Photo owned by James and Judy Ware
James is not actually buried in Grace Episcopal Cemetery, however. The gravestone stands as merely a memorial to him because when he died in 1896, (the inscription on the stone in Grace Cemetery is “off” by one year on his death date) his home was in Texas, where he had served with the cavalry during the Civil War and also served as District judge in Maverick County after the war. Texas was where he married, raised his family, and spent his remaining years. Upon his death, his body was laid to rest in the Confederate Field at the Texas State Cemetery in Austin, Texas.
Memorial grave in Grace Episcopal Churchyard for James Alexander Ware
Texas State Cemetery - Photos provided by James and Judy Ware
On the back of Frances’ monument is an inscription for the next eldest son of Josiah and Fanny. John Glassell Ware was born on May 2, 1835. He went to the University of Pennsylvania to become a doctor and like his big brother, James, John went to Texas to serve in the military. (Ref. 2302) He fell victim to the yellow fever epidemic that hit Galveston in 1858 and, unfortunately, died of the disease at the young age of 23 on Sept. 29, 1858. The inscription on the tombstone is very hard to discern and the greenery around it makes it difficult to gain access for a closer look. It reads as follows:
JOHN GLASSELL WARE
Josiah & Frances Toy
May 2, 1835
September 29, 1858
Unfortunately, there are no known photographs of John at this time, but the family bible helps substantiate a lot of his personal information.

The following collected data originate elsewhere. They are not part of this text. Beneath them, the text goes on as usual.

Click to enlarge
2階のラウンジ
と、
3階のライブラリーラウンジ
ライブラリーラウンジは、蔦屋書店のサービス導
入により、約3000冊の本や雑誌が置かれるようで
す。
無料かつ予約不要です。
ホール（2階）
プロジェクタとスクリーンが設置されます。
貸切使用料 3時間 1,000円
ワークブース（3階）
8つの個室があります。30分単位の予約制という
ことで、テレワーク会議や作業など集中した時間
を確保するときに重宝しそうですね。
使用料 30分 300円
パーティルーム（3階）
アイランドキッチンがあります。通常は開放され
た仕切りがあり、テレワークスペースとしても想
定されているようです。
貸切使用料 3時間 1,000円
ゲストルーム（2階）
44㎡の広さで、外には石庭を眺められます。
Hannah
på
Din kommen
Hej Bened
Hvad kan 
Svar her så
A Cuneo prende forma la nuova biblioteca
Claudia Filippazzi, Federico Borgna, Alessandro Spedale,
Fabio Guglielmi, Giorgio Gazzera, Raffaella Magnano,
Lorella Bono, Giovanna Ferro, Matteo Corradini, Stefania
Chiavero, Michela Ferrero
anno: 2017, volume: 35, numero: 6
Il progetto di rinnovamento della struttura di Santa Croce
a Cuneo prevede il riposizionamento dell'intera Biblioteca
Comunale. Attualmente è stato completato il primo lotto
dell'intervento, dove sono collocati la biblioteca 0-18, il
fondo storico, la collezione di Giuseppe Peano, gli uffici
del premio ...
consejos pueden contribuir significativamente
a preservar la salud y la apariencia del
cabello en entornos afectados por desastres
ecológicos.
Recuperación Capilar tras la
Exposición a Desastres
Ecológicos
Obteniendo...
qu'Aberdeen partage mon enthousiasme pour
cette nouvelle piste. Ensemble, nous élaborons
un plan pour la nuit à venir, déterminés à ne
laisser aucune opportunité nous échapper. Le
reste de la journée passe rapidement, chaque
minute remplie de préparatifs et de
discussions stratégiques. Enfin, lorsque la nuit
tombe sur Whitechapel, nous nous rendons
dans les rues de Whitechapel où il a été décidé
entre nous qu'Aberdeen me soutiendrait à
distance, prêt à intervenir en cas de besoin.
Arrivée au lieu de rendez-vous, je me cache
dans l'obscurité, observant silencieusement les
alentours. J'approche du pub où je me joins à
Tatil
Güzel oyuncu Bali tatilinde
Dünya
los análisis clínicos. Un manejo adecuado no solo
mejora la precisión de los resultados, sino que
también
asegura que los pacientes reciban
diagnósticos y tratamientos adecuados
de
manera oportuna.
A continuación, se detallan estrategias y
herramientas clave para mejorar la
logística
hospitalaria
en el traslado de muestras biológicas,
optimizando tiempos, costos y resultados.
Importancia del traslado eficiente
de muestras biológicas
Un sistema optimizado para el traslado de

One page from the Ware Family Bible – owned by James and Judy Ware
On the right hand side of Frances’ tombstone are the inscriptions for two other children born to the Ware couple. The top half of the stone is dedicated to their youngest son, Charles Alexander Ware.
It is truly amazing to see the family resemblance between the two Ware brothers even though the photo of James was taken in his later years and the two of Charles were taken when he was younger.
Charles A. Ware
Charles was the last child born to Frances and Josiah. He attended medical school at the University of Virginia and when the Civil War began, he served in the cavalry under the renowned James Ewell Brown (J.E.B.) Stuart. (Ref. #47, 514) He later transferred over to the medical corps when General Lee put out a specific request for medically trained soldiers. With the rank of captain, he was appointed Surgeon in Charge of Dr. Boyd’s church in Winchester [which was serving] as a hospital. [Ref. #205, 514)
He also served as a surgeon in McClanahan’s Battery and as Head Surgeon for Imboden’s Corps. (Ref. #30) Dr. Ware was captured with the wagon train of wounded after the Battle of Gettysburg and sent to Fort Delaware. (Ref. # 171, 514) He was exchanged a few months later and returned to the war, serving as a surgeon in Lomax’s Cavalry Division.
A confirmed bachelor, Dr. Ware set up his medical practice in St. Louis where he resided for about 46 years. In 1915, he wrote his sister that “the doctors in St. Louis had informed him that he “had arterial sclerosis of the heart and coronary artery.” (Ref. #346) His letter showed exceptionally weak handwriting, and it was obvious that his health was failing. He somehow managed to travel back to Virginia to be with his sister though, and died on December 23, 1915, at her home. He was buried in Grace Episcopal Cemetery.